Noche del fuego (2021): o quanto dói nascer menina?
Noche del fuego é primeira ficção da documentarista salvadorenha-mexicana Tatiana Huezo e é uma adaptação do livro “ Reze pelas mulheres roubadas” de Jennifer Clement autora americana-mexicana.
O filme dói do começo ao fim quando você sabe o que é ser menina se tornar mulher e continuar tendo estratégias nos espaços para não ser violentada. No filme temos a Ana, onde a menina tem seus cabelos cortados bem curtinhos, veste-se “como menino” e esconde-se em um buraco no quintal cada vez que homens passam por seu povoado, no interior do México, para raptar adolescentes a fim de torná-las escravas sexuais de chefões do tráfico. Uma cena que me chama atenção é a construção da relação de Ladydi com sua mãe Rita. No início não fica claro porque a mãe tem uma relação sombria com a filha, depois tudo vai ficando claro.
Rita tem medo de perder sua filha, Rita entende que ser dócil com sua filha Ana a prejudicaria em sua resistência e sobrevivência quanto ao sequestradores, além de Rita ser mãe solo, isso fica mais claro do porque as mães ali são solos quando você lê o livro, pois entende-se que os homens atravessam fronteira para os Estados Unidos em busca da realização do “sonho americano”, muitos não voltam. Ana é tudo que Rita tem. É sabido que mulheres mestiças de indígenas evitam bebidas devido aos traumas que ganham com os homens (pai, marido, filho), mas há uma cena (da foto acima) que Ana entende que Rita precisa escapar da dura realidade: proteger sua filha daqueles que a querem roubar. Simplesmente porque é menina.
Sobre Rita, a mulher antes de ser mãe, creio que ela entendeu que dignidade e honestidade são conceitos maleáveis para quem não sabe se vai comer a próxima refeição, logo esse cenário de miséria é o que facilita o rapto das meninas e também cria um cenário de violência, ela não tem medo de se defender nem de ser inteligente demais para se proteger e proteger a sua.
Isso fica claro quando Rita não deixa Ana passar o batom, no momento me causou estranhamento, dado a cena ser tão dura, logo depois lembro-me que feminilidade é sinal de disponibilidade, principalmente em uma comunidade onde meninas são raptadas todos os dias por homens do tráfico, talvez, aqui, fique claro que a não-feminilidade torna-se uma estratégia de sobrevivência.

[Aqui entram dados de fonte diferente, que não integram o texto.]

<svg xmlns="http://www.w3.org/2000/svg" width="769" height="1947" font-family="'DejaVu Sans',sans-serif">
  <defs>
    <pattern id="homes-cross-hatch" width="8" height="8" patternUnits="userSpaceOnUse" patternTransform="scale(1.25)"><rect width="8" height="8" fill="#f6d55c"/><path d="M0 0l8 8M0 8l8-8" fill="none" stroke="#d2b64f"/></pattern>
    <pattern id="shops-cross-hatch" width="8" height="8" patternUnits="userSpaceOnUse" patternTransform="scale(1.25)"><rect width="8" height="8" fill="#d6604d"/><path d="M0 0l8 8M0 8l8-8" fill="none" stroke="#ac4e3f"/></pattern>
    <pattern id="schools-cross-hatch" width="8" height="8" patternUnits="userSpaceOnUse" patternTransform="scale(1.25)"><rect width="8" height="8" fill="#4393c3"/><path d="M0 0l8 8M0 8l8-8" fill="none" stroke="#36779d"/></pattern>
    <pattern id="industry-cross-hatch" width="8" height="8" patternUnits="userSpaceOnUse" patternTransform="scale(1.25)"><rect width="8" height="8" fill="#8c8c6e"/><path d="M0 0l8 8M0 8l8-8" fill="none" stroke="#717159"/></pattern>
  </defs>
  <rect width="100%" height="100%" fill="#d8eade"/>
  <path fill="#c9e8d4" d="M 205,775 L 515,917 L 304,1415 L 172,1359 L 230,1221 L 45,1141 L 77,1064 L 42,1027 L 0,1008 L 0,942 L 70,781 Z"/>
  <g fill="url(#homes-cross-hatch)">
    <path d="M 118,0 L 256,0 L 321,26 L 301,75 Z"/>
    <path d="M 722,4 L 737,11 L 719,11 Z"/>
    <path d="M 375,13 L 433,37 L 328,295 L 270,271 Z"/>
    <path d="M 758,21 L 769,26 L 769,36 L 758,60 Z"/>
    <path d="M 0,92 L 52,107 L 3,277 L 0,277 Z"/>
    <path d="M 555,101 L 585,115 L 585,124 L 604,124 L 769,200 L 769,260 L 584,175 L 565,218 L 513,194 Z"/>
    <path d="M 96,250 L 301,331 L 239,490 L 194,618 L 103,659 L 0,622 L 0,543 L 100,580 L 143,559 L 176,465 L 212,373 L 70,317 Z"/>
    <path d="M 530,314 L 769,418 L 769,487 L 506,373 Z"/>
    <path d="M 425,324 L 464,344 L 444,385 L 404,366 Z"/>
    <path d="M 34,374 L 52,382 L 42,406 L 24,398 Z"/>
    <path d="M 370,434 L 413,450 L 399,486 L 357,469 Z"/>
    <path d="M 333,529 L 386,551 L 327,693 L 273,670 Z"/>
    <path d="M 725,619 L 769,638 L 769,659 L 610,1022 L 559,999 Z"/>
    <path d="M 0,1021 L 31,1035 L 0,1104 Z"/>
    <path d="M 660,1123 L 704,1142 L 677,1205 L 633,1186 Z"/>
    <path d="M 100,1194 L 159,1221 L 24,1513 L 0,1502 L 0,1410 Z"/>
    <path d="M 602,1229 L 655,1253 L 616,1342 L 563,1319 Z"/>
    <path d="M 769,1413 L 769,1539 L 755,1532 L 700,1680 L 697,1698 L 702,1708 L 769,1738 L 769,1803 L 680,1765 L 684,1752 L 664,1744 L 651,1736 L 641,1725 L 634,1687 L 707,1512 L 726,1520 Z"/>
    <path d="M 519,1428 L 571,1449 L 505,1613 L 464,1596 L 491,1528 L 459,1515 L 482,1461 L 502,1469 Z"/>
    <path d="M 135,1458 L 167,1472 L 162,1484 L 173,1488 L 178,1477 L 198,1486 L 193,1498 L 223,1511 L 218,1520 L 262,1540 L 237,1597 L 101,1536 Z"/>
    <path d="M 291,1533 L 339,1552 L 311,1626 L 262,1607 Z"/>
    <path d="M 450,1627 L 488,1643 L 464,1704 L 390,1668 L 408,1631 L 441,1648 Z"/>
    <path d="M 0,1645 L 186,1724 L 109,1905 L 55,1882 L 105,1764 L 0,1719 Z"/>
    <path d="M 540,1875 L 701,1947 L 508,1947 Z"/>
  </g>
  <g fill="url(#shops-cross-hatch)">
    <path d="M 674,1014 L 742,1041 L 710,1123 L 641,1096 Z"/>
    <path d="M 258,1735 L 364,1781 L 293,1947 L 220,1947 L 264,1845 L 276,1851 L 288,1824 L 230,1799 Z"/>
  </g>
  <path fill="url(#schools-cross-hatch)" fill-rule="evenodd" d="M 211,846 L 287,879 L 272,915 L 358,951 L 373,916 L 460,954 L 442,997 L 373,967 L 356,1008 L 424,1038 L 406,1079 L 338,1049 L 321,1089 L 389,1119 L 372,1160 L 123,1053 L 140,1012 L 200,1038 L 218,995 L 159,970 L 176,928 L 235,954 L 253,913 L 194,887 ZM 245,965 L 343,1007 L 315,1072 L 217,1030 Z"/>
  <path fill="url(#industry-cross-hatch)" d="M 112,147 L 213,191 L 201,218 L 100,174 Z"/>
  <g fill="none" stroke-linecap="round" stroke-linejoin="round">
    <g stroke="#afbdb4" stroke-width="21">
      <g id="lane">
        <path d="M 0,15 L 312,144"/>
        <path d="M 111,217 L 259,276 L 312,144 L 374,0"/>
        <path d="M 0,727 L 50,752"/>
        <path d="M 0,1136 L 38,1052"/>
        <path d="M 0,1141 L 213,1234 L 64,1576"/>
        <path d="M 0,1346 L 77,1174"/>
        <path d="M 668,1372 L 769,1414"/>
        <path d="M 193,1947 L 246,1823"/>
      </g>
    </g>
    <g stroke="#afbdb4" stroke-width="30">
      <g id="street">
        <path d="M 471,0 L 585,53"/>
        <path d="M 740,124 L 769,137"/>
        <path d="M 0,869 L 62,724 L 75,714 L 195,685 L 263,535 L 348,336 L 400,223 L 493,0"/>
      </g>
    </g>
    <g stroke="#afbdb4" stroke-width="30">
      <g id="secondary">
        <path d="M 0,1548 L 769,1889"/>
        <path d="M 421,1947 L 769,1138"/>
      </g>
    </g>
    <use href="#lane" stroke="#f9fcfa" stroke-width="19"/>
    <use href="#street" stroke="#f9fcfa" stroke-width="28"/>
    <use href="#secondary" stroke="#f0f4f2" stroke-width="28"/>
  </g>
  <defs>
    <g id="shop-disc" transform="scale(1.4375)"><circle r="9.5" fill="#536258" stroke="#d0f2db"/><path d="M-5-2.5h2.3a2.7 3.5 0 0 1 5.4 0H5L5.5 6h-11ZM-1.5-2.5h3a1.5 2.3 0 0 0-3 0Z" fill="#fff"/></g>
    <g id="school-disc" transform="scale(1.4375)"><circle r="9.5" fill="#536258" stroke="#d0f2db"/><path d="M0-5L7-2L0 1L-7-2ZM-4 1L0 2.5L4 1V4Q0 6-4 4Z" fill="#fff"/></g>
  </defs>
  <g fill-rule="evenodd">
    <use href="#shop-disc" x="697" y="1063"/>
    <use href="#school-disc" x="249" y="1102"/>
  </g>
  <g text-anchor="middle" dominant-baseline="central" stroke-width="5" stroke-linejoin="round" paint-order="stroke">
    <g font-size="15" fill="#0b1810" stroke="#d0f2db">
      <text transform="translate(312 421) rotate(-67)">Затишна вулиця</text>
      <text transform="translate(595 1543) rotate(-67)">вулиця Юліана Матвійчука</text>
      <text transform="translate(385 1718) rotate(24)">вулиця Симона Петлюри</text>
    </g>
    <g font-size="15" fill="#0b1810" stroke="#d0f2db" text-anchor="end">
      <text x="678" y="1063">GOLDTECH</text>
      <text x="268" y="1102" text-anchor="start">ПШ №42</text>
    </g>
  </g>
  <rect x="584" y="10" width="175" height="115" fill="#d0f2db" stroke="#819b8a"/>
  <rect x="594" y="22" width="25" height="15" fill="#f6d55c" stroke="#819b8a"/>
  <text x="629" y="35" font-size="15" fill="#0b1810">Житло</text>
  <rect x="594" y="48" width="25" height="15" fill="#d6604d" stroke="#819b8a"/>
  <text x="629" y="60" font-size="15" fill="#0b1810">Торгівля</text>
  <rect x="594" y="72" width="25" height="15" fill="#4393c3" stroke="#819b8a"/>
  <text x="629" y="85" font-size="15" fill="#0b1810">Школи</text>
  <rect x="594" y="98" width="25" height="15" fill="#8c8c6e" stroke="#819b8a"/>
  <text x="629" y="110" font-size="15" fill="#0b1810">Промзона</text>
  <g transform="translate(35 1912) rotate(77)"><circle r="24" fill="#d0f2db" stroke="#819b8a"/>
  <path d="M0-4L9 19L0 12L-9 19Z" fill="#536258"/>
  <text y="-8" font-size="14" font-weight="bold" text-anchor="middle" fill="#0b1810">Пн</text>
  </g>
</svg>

No livro e no filme fica claro que meninas e mulheres são tiradas dos jogos de violência, não nos ensinam como lidar, mas lidamos, queremos sobreviver, assim como Ana, María e Paula. Essa sobrevivência é aprendida quase que sozinha, não tem manual, não tem instituição, não tem nada que facilitará essa sobrevivência, a não ser a companhia de outras que entendem o que está em perigo.
Quando o filme estreou, em simultâneo, vem à tona um tema marcante no país, que só em 2020 houve um registro de mais de 500 assassinatos de mulheres (ginocídio), segundo um relatório divulgado em Agosto (2021)pela organização Causa en Común.
Bom, o filme tem seu enredo girando em torno do controlo do corpo por conta da presença dos sicários, da masculinização da imagem feminina como símbolo de resistência e do medo de ser menina/mulher. As meninas ali fazem de tudo para serem invisíveis, se escodem em absolutamente qualquer buraco arquitetura por suas mães para não serem raptadas e violentadas, suas mães são suas grandes protetoras, pois sabem que não correm o risco de serem levadas, mas correm o risco de serem estupradas e mortas pelos sicários, mas, “pelo menos”, elas ficaram ali com feridas e traumas, cuidando de suas filhas, ensinando-as a sobrevivência.
Penso que educar uma menina é bem mais dolorido, você tem medo de ensinar até a autonomia de andar na rua sozinha, porque ali você é alvo fácil, quantas vezes sofremos assédios? Assédios esses que vêm desde pequenas. Dói nascer com buceta. Dói saber que suas amigas sofrem violências e amanhã podem não estar mais aqui. Dói saber que suas amigas adoecem por conta da violência masculina. Dói saber que suas amigas devem engolir um seco muitas violências por um prato de comida, um teto e um trabalho. Amigas essas falo de sua mãe também, de sua avó, de sua tia… elas são humanas, sabe, e são colocadas em uma posição de “se não cuidar demais serei a grande culpada”, entendo a Rita.
No fim, queremos sobreviver com comida, moradia, saúde, educação, sem controle dos nossos corpos, sem aparecer demais, sem se esconder demais, só ser uma menina… uma mulher… uma humana… que vive.